No gráfico acima, as duas retas cortam o eixo y no mesmo ponto (b = 1), mas seguem direções opostas por causa do sinal de a. Para aprender a construir esse gráfico passo a passo — pela tabelinha ou encontrando os pontos em que a reta corta os eixos —, o texto gráfico da função do 1º grau traz o passo a passo completo, com mais exemplos resolvidos.
E se vocês não souberem os valores de a e b de cara? Não tem problema: basta conhecer o valor da função em dois pontos distintos. Substituindo esses dois pontos na fórmula f(x) = ax + b, forma-se um sistema de duas equações, que pode ser resolvido pelo método da substituição ou pelo método da adição. O texto determinando a função do 1º grau traz esse processo completo, incluindo como resolver os dois tipos de sistema.
Além da teoria, a função afim aparece direto no cotidiano — sempre que uma situação combina uma condição fixa com uma condição variável. Vamos resolver um exemplo prático juntos?
João pegou um táxi, que cobra R$ 4,50 pela bandeirada e R$ 1,30 por quilômetro rodado. Ao percorrer 25 km, quanto João pagou ao motorista?

Aqui, o valor pago depende principalmente da distância percorrida — por isso, ela é a nossa variável x. Já a bandeirada, R$ 4,50, é cobrada independentemente da distância; logo, ela representa o coeficiente b. O valor por quilômetro rodado, R$ 1,30, multiplica a distância percorrida, e por isso representa o coeficiente a. Dessa forma, a função que representa essa situação é:
f(x) = 1,30·x + 4,50
Para descobrir quanto João pagou ao percorrer 25 km, basta substituir x por 25:
f(25) = 1,30·25 + 4,50 = 32,50 + 4,50 = 37,00
Portanto, João pagou R$ 37,00 ao motorista.
Uma gráfica rápida cobra R$ 25,00 pela arte-final e mais R$ 0,80 por cada cópia impressa. Determine a função f(x) que representa o custo total em função do número de cópias e calcule quanto custa um pedido de 300 cópias.
Resolução: o valor de R$ 25,00 é cobrado independentemente da quantidade de cópias, portanto b = 25. Já o valor por cópia, R$ 0,80, multiplica x, logo a = 0,80. Assim, f(x) = 0,80x + 25. Para 300 cópias: f(300) = 0,80 · 300 + 25 = 240 + 25 = 265. Ou seja, o pedido custa R$ 265,00.
Uma função afim é tal que f(2) = 7 e f(5) = 16. Determine a lei de formação f(x) e calcule f(10).

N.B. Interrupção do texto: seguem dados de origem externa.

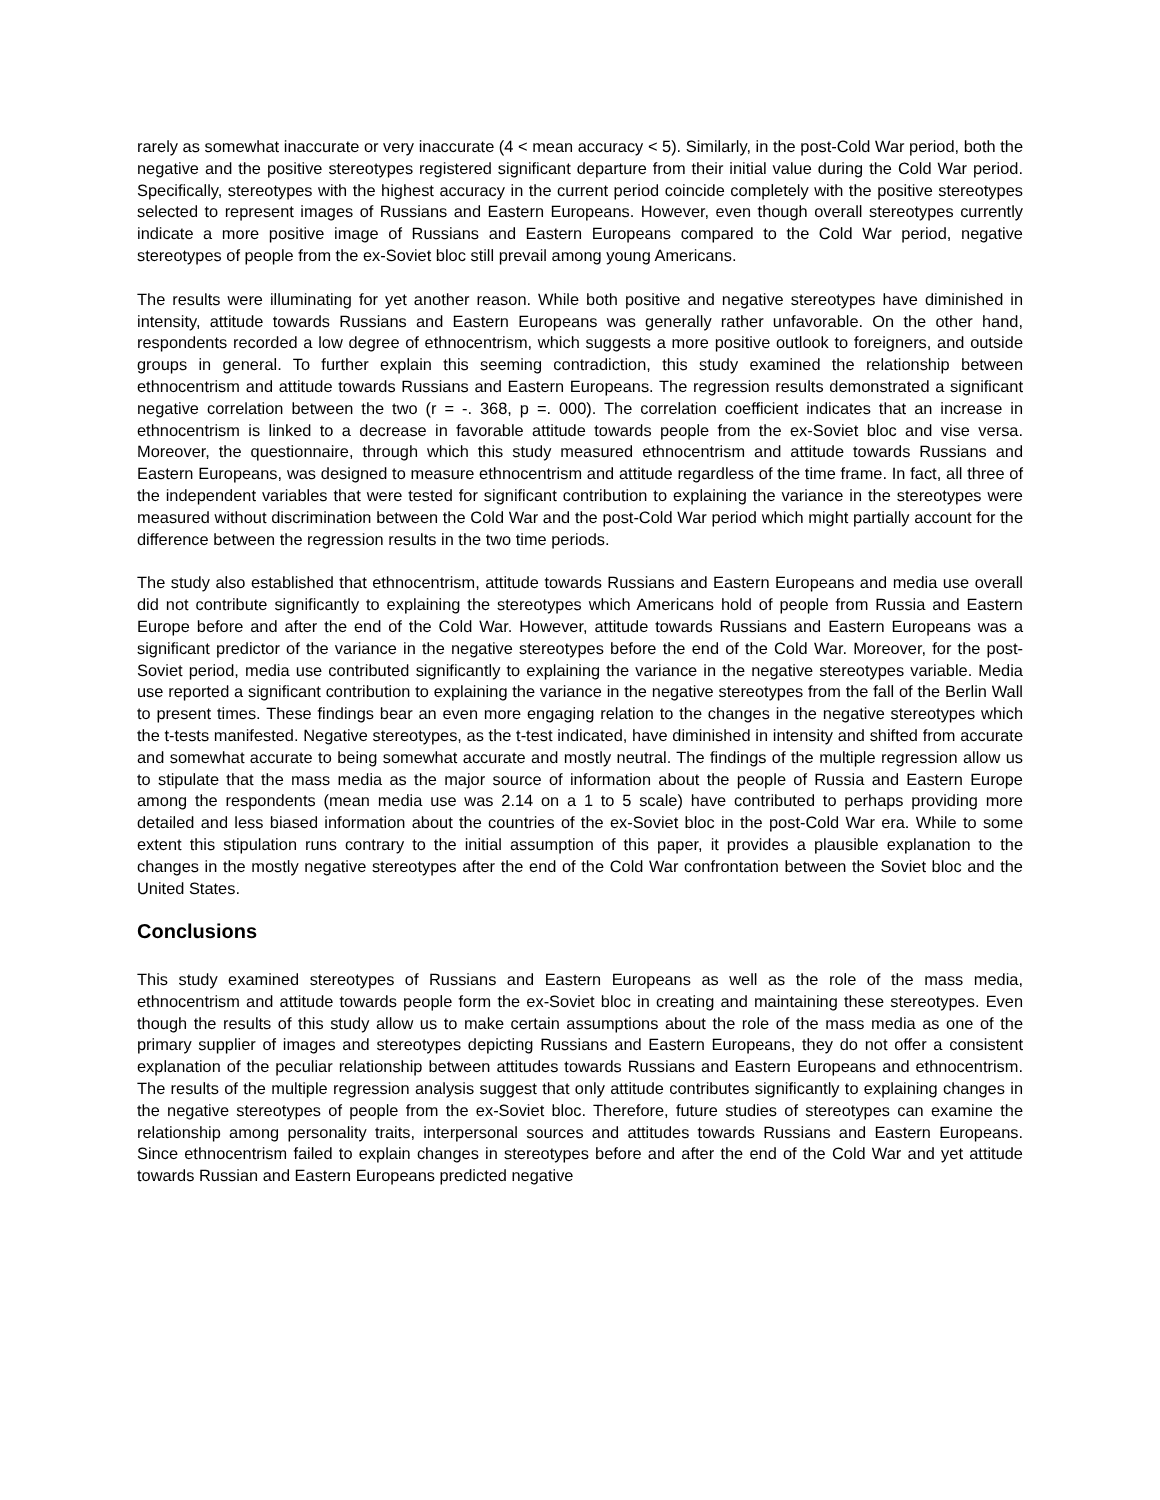rarely as somewhat inaccurate or very inaccurate (4 < mean accuracy < 5). Similarly, in the post-Cold War period, both the negative and the positive stereotypes registered significant departure from their initial value during the Cold War period. Specifically, stereotypes with the highest accuracy in the current period coincide completely with the positive stereotypes selected to represent images of Russians and Eastern Europeans. However, even though overall stereotypes currently indicate a more positive image of Russians and Eastern Europeans compared to the Cold War period, negative stereotypes of people from the ex-Soviet bloc still prevail among young Americans.
The results were illuminating for yet another reason. While both positive and negative stereotypes have diminished in intensity, attitude towards Russians and Eastern Europeans was generally rather unfavorable. On the other hand, respondents recorded a low degree of ethnocentrism, which suggests a more positive outlook to foreigners, and outside groups in general. To further explain this seeming contradiction, this study examined the relationship between ethnocentrism and attitude towards Russians and Eastern Europeans. The regression results demonstrated a significant negative correlation between the two (r = -. 368, p =. 000). The correlation coefficient indicates that an increase in ethnocentrism is linked to a decrease in favorable attitude towards people from the ex-Soviet bloc and vise versa. Moreover, the questionnaire, through which this study measured ethnocentrism and attitude towards Russians and Eastern Europeans, was designed to measure ethnocentrism and attitude regardless of the time frame. In fact, all three of the independent variables that were tested for significant contribution to explaining the variance in the stereotypes were measured without discrimination between the Cold War and the post-Cold War period which might partially account for the difference between the regression results in the two time periods.
The study also established that ethnocentrism, attitude towards Russians and Eastern Europeans and media use overall did not contribute significantly to explaining the stereotypes which Americans hold of people from Russia and Eastern Europe before and after the end of the Cold War. However, attitude towards Russians and Eastern Europeans was a significant predictor of the variance in the negative stereotypes before the end of the Cold War. Moreover, for the post-Soviet period, media use contributed significantly to explaining the variance in the negative stereotypes variable. Media use reported a significant contribution to explaining the variance in the negative stereotypes from the fall of the Berlin Wall to present times. These findings bear an even more engaging relation to the changes in the negative stereotypes which the t-tests manifested. Negative stereotypes, as the t-test indicated, have diminished in intensity and shifted from accurate and somewhat accurate to being somewhat accurate and mostly neutral. The findings of the multiple regression allow us to stipulate that the mass media as the major source of information about the people of Russia and Eastern Europe among the respondents (mean media use was 2.14 on a 1 to 5 scale) have contributed to perhaps providing more detailed and less biased information about the countries of the ex-Soviet bloc in the post-Cold War era. While to some extent this stipulation runs contrary to the initial assumption of this paper, it provides a plausible explanation to the changes in the mostly negative stereotypes after the end of the Cold War confrontation between the Soviet bloc and the United States.
Conclusions
This study examined stereotypes of Russians and Eastern Europeans as well as the role of the mass media, ethnocentrism and attitude towards people form the ex-Soviet bloc in creating and maintaining these stereotypes. Even though the results of this study allow us to make certain assumptions about the role of the mass media as one of the primary supplier of images and stereotypes depicting Russians and Eastern Europeans, they do not offer a consistent explanation of the peculiar relationship between attitudes towards Russians and Eastern Europeans and ethnocentrism. The results of the multiple regression analysis suggest that only attitude contributes significantly to explaining changes in the negative stereotypes of people from the ex-Soviet bloc. Therefore, future studies of stereotypes can examine the relationship among personality traits, interpersonal sources and attitudes towards Russians and Eastern Europeans. Since ethnocentrism failed to explain changes in stereotypes before and after the end of the Cold War and yet attitude towards Russian and Eastern Europeans predicted negative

Resolução: como a é constante, a = (16 − 7) / (5 − 2) = 9/3 = 3. Substituindo em f(2) = 7: 3·2 + b = 7 → 6 + b = 7 → b = 1. Logo, f(x) = 3x + 1. Assim, f(10) = 3·10 + 1 = 31.
A fórmula da função afim é f(x) = ax + b, sendo a e b números reais e a ≠ 0.

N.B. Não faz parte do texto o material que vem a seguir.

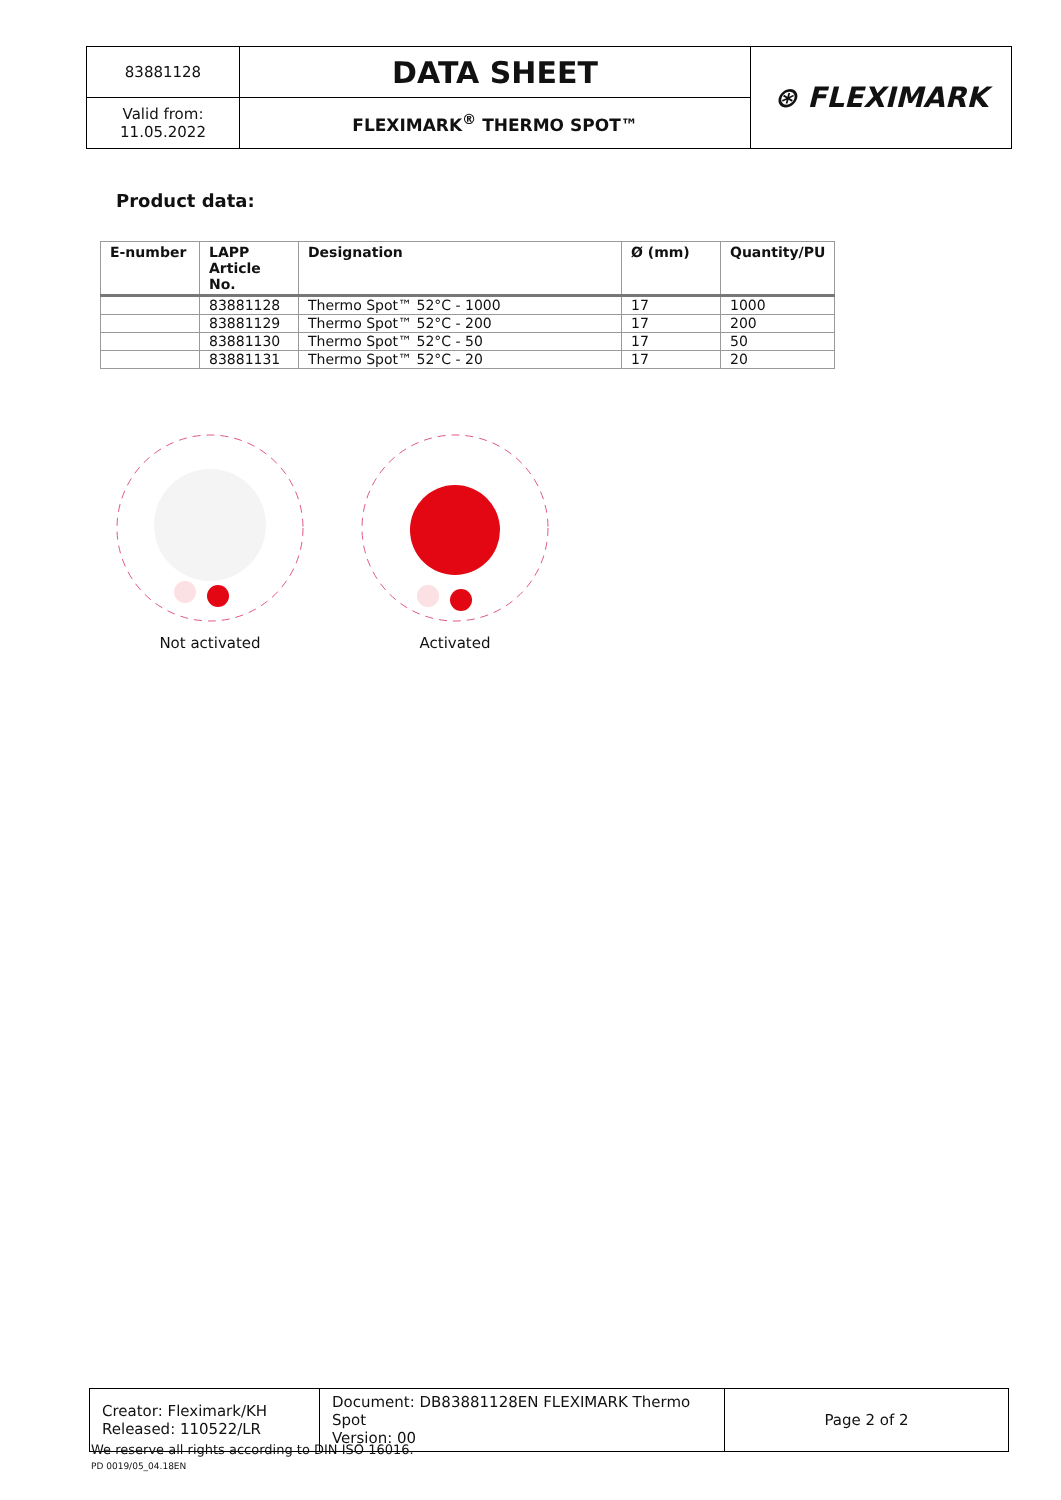| 83881128 | DATA SHEET | ⊛ FLEXIMARK |
| Valid from: 11.05.2022 | FLEXIMARK<sup>®</sup> THERMO SPOT™ | |
Product data:
| E-number | LAPP Article No. | Designation | Ø (mm) | Quantity/PU |
| --- | --- | --- | --- | --- |
| | 83881128 | Thermo Spot™ 52°C - 1000 | 17 | 1000 |
| | 83881129 | Thermo Spot™ 52°C - 200 | 17 | 200 |
| | 83881130 | Thermo Spot™ 52°C - 50 | 17 | 50 |
| | 83881131 | Thermo Spot™ 52°C - 20 | 17 | 20 |
Not activated Activated
| Creator: Fleximark/KH Released: 110522/LR | Document: DB83881128EN FLEXIMARK Thermo Spot Version: 00 | Page 2 of 2 |
We reserve all rights according to DIN ISO 16016.
PD 0019/05_04.18EN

O coeficiente angular (a) é quem acompanha a variável x e define a inclinação da reta — se ela é crescente ou decrescente. Já o coeficiente linear (b) é o termo independente, e representa o ponto onde a reta corta o eixo y.
Sim. Função afim, função polinomial do 1º grau e função do 1º grau são três nomes para a mesma função, f(x) = ax + b.

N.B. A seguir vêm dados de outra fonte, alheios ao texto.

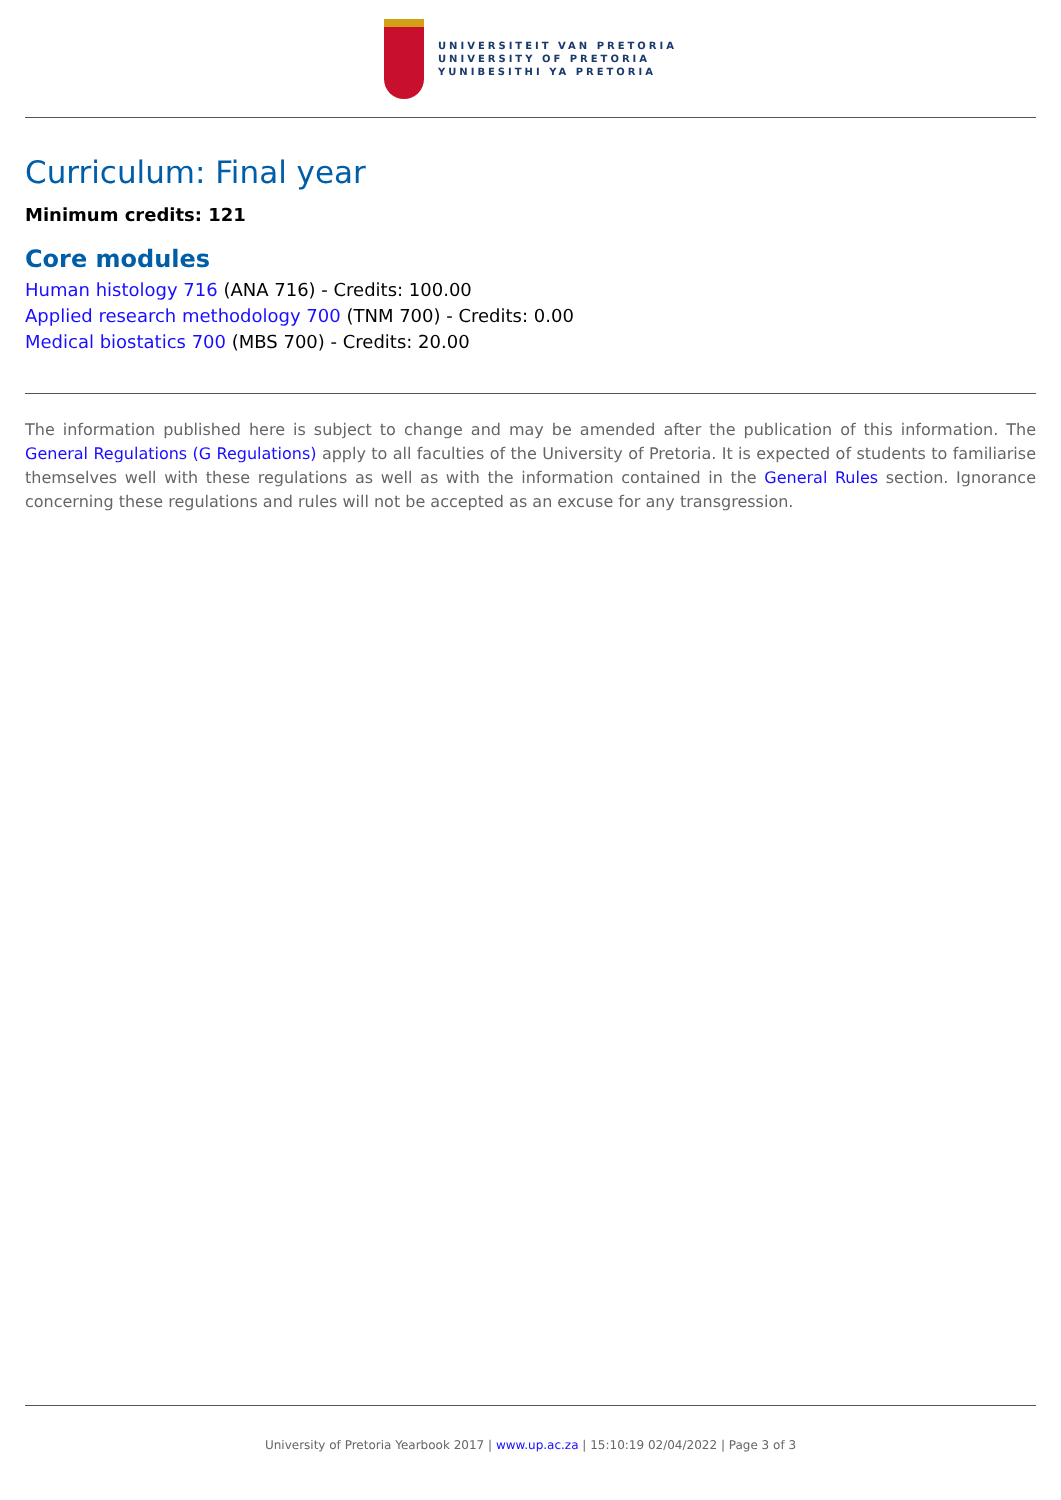UNIVERSITEIT VAN PRETORIA
UNIVERSITY OF PRETORIA
YUNIBESITHI YA PRETORIA
Curriculum: Final year
Minimum credits: 121
Core modules
Human histology 716 (ANA 716) - Credits: 100.00
Applied research methodology 700 (TNM 700) - Credits: 0.00
Medical biostatics 700 (MBS 700) - Credits: 20.00
The information published here is subject to change and may be amended after the publication of this information. The General Regulations (G Regulations) apply to all faculties of the University of Pretoria. It is expected of students to familiarise themselves well with these regulations as well as with the information contained in the General Rules section. Ignorance concerning these regulations and rules will not be accepted as an excuse for any transgression.
University of Pretoria Yearbook 2017 | www.up.ac.za | 15:10:19 02/04/2022 | Page 3 of 3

A função linear é um caso particular da função afim em que b = 0, ou seja, f(x) = ax. Toda função linear é uma função afim, mas nem toda função afim é uma função linear.
Basta observar o sinal do coeficiente a: quando a > 0, a função é crescente; quando a < 0, a função é decrescente.
Sim. Quando b = 0, a função continua sendo uma função afim — mais especificamente, uma função linear. Já o coeficiente a nunca pode ser zero.
Para fixar tudo o que vimos aqui, vale a pena assistir à videoaula no YouTube sobre função afim:
E então, pessoal, ficou tudo claro sobre a função afim? Se ainda restar alguma dúvida sobre gráfico, coeficiente angular ou como determinar a função a partir de dois pontos, os textos linkados ao longo deste guia trazem o aprofundamento completo de cada tópico. Um abração a todos, e ótimos estudos em matemática!